To compare Tom Paine to Russell Brand is to insult Paine and to elevate Brand to a position he hasn't earned.
Your facts are skewed.
Paine wasn't "working class", he was the son of a skilled artisan and guild member, and became an excise agent - a position that required education and the ability to finance your own housing and transport.
1. Paine was working class if "working class" means working for a living, as opposed to the privileged upper classes.
2. Paine's life in England was marked by repeated failures. He was fired from his job as a an excise tax man, took over his wife's business, went bankrupt, almost ended up in debtors prison.
3. He couldn't afford his own housing, lived with friends and with his wife's family. Why do you think he wrote "The Case of the Officers of Excise" to petition for a pay raise? (the petition ultimately brought him to the attention of Benjamin Franklin, who invited him to come to America and became his benefactor).
4. He had a marginal education, went to Quaker schools until he was 13, couldn't advance beyond that because Quakers where not permitted higher education.
He had already written (and re-written) his pamphlet before he ever set foot on the boat to America... I suspect you're mistaking the official publication date - i.e. when it was officially published in the US - with when it was first disseminated, which was IIRC about 1772.
Wrong.
He didn't begin to write "Common Sense" until late 1775 (published in January 1776), a year after he arrived from England. He wrote it on the urging of Dr. Benjamin Rush, after he came to Rush's attention, when as editor of the Philadelphia Magazine Paine wrote his scathing condemnation of the slave trade, called "African Slavery in America." This brought him into the inner circle of revolutionaries (Samuel and John Adams, among them) who were abolitionists and had pressed for independence. The idea of independence failed to gain traction against the loyalists in the Continental Congress until Paine's pamphlet opened public debate and forced the issue upon them.
Paine wasn't "run off by a mob", he was "run off" by a legal system loaded in favour of the state that could bring broad charges (usually of sedition/seditious libel) on little or no evidence, at a time when the death penalty was as common here as it is in the USA currently.
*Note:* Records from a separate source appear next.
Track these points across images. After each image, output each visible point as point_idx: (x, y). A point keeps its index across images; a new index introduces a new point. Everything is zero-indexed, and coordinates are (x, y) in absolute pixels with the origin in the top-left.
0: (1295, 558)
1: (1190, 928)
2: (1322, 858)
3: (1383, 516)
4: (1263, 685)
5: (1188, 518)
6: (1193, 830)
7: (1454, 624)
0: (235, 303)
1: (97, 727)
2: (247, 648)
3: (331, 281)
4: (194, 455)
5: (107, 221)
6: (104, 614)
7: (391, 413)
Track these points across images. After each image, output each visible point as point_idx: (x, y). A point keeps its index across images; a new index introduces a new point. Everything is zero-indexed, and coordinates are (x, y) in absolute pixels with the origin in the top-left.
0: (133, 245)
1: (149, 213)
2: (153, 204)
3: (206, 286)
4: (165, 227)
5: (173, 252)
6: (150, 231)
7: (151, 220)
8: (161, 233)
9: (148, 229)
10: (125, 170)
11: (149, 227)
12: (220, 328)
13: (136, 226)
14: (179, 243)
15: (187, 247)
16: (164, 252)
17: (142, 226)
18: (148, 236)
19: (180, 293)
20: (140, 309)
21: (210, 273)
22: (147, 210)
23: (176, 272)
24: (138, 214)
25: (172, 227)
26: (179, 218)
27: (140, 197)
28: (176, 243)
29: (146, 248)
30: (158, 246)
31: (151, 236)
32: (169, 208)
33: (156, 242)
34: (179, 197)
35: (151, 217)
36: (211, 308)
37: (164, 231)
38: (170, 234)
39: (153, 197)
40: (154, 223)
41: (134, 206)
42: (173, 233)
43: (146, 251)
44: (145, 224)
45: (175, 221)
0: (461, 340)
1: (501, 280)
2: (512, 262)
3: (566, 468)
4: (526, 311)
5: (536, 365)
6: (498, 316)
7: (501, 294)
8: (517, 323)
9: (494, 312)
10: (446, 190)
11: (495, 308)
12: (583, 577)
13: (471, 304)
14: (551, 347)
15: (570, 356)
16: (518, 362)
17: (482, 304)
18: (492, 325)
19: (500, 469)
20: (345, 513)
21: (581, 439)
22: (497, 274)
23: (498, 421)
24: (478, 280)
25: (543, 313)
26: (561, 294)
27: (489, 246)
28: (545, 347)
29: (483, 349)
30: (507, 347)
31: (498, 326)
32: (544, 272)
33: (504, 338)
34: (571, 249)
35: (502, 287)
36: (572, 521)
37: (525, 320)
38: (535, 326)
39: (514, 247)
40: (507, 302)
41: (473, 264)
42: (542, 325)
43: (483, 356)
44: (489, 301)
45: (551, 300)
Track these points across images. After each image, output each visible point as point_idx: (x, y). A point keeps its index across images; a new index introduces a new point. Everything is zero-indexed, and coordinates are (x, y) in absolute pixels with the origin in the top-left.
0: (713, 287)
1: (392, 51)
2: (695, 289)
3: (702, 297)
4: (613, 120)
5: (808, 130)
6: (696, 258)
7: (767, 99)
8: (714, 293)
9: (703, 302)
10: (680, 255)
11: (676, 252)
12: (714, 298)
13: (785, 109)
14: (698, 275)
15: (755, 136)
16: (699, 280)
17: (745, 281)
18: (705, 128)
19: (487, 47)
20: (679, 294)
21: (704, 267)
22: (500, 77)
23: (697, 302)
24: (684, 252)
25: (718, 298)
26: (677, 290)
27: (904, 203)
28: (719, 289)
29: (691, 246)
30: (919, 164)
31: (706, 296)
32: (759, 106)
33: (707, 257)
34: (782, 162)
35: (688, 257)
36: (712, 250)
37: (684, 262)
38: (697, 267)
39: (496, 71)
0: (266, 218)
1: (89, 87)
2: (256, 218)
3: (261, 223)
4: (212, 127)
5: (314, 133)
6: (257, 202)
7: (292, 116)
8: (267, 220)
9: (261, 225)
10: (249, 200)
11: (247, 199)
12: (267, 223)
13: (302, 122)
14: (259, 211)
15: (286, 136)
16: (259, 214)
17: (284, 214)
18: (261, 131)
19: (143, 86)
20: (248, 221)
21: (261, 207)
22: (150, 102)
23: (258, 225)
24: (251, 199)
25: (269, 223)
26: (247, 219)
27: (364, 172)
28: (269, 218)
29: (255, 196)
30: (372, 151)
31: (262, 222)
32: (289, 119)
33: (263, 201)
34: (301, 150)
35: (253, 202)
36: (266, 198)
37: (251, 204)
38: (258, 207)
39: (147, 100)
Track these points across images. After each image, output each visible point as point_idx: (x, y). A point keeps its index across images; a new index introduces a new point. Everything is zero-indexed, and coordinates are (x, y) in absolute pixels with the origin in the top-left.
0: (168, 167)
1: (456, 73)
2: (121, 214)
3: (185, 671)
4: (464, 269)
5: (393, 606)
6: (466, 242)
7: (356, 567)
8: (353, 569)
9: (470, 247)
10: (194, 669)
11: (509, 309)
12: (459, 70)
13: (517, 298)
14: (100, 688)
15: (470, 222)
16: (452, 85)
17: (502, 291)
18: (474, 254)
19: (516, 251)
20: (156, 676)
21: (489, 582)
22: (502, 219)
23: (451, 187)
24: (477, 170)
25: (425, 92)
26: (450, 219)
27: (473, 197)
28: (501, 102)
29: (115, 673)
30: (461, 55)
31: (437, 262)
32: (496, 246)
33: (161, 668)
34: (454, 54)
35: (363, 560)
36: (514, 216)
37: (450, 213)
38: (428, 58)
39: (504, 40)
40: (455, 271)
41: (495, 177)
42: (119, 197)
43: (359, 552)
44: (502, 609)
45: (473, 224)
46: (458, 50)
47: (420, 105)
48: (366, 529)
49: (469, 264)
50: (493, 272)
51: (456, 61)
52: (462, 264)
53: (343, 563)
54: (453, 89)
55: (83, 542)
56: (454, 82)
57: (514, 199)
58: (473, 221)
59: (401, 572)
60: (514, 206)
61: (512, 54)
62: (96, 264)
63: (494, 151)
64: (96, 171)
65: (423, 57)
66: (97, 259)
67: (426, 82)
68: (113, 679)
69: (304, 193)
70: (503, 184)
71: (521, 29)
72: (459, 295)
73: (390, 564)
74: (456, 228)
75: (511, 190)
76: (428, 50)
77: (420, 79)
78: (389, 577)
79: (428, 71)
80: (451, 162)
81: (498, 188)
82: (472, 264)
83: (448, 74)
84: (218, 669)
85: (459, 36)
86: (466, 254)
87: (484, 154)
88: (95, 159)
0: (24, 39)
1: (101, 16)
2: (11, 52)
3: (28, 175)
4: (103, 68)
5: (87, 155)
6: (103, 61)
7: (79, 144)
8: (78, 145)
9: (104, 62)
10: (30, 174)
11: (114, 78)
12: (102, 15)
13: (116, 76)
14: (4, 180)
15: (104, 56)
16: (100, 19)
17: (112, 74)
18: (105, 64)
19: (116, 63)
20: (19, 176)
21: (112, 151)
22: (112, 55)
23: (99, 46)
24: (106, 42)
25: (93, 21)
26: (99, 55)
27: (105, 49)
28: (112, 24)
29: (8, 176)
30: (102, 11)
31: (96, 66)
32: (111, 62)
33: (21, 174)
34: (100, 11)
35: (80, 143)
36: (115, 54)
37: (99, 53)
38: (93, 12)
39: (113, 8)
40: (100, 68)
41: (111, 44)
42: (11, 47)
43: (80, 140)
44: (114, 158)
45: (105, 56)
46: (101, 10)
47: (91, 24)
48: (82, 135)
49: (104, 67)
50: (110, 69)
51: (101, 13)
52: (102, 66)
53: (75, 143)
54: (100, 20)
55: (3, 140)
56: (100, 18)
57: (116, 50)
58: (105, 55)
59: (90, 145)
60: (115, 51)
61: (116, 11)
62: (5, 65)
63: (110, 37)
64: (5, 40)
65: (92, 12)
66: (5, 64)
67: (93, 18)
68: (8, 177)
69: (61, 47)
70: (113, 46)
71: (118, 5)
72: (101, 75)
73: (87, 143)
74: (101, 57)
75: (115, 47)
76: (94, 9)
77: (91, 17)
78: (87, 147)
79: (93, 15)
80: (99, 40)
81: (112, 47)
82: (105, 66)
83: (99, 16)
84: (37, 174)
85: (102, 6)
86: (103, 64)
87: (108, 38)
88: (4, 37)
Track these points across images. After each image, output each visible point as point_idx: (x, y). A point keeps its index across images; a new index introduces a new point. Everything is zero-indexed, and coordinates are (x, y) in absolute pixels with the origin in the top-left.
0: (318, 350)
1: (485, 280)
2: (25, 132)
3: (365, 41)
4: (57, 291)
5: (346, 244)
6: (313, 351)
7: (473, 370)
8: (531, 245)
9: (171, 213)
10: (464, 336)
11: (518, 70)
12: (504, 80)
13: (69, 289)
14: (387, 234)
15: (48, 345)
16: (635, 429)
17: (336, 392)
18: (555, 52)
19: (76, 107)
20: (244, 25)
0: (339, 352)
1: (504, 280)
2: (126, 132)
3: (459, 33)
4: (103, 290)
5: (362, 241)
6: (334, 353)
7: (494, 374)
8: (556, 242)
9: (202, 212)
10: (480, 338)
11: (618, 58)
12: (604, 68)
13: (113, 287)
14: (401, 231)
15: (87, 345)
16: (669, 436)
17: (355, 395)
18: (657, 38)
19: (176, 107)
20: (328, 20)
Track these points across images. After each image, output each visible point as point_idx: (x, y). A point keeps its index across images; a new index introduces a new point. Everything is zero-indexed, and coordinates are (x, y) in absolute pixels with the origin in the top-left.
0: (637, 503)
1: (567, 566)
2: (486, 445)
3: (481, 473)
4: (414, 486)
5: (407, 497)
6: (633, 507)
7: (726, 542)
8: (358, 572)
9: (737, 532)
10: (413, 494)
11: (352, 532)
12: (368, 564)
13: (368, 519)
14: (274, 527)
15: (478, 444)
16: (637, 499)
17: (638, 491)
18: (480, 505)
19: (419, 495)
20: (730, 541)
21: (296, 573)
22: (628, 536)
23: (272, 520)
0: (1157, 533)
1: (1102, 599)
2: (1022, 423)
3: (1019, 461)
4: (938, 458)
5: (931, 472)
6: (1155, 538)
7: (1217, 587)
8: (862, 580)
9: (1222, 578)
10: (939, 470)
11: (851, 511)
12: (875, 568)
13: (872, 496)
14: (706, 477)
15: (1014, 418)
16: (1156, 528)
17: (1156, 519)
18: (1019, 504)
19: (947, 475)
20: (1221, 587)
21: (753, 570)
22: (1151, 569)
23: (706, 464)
He went to France and did more fine work.
Wrong again.
He was most definitely run off by a mob (after his indictment for treason). They chased him all the way to the docks, where he escaped across the channel. Upon his arrival in France he was greeted by cheering crowds and met by the Mayor of Paris.
The point being, while America and France enthusiastically embraced Paine's revolution against the monarchy, Britain remained loyal to their monarch, and still does to this day.
Talk about being behind the times!
To compare Tom Paine to Russell Brand is to insult Paine and to elevate Brand to a position he hasn't earned.
History will only tell if Brand matches up to Paine, whose achievements were nothing less than extraordinary (with the notable exception of England where he failed to mount a revolution against the monarchy). In the meantime, some comparisons between Paine and Brand are accurate in that both have called for "Revolution," both express ideas in the popular vernacular, both use irreverent humor, both use a medium accessible to all (Paine used pamphlets, Brand uses the Internet), both are reviled for speaking truth to power. If you read the dirt leveled against Thomas Paine the similarities are remarkable. "He's a drunk, he doesn't wash, he stinks, he's uneducated." And most notable of all -- "he fucked a cat..." (I kid you not, they said it about Paine and they say the exact same thing about Brand).
That said, Thomas Paine has been almost completely erased from American history because he's still a threat to the powers-that-be. If Brand can revive some of his ideas and encourage public debate, as he seems to be trying to do, I fully support his efforts and only hope he succeeds.